Hope to get to know you all in the future. 

Claire


----------



## Fin (Aug 23, 2004)

Hi Claire,

Welcome to ff I am sure that you will find that this site becomes your best friend over the past couple of months I know I have.  I do not know how I would have gotten through everything if it were not for the wonderful supportive people I have met here.

Good luck for the 27th, keep us posted.

Lol

Fin


----------



## saphy75 (Mar 15, 2004)

hi claire

welcome to ff

its so scary starting out on the if rollercoaster hun, but dont worry all your new ff will be here to help you along the way. so if you ever fancy a natter the chatroom is a great place to go everyone is so friendly and it really helps to talk sometimes.
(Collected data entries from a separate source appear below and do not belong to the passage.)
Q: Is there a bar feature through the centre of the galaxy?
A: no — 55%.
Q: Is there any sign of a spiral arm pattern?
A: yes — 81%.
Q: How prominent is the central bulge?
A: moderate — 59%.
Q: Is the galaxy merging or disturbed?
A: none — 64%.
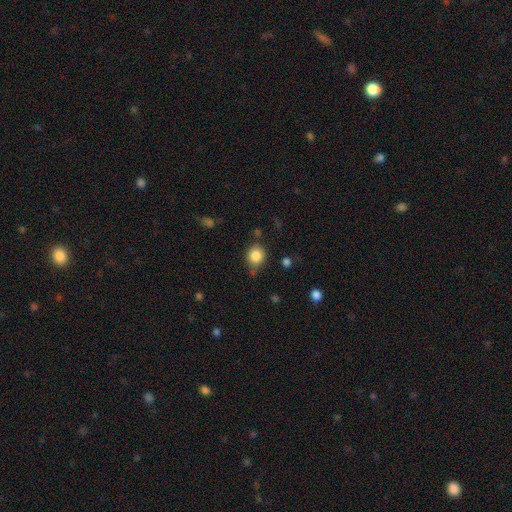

good luck for the 27th hun

luv pam xx


----------



## Leanne (Jan 24, 2004)

hiya Claire,

You have certainly come to the right place!! Welcome to ff. Wishing you lots of luck for future treatment,

L xx


----------



## murtle (Feb 13, 2004)

Welcome to ff Claire.

This is such a fab site. The support you'll get on here is fantastic. There is always someone to answer your questions and ready to share their experiences with you. 

Good luck for the 27th

luv'n'hugs
Murtle
xxx


----------



## Lilly (Apr 27, 2003)

Hi Claire

Welcome to ff hun wishing  you all the best for your appointment hope your dream comes true soon 

love always lilly xxx


----------



## natalie34 (Jun 7, 2004)

Hi Claire,

Welcome to FF.

The waiting for your 1st appt is always the worst. Once you have had that, things will be a lot clearer. We have only just had our 1st appt on Wednesday but the good news is that things are now starting to move along nicely.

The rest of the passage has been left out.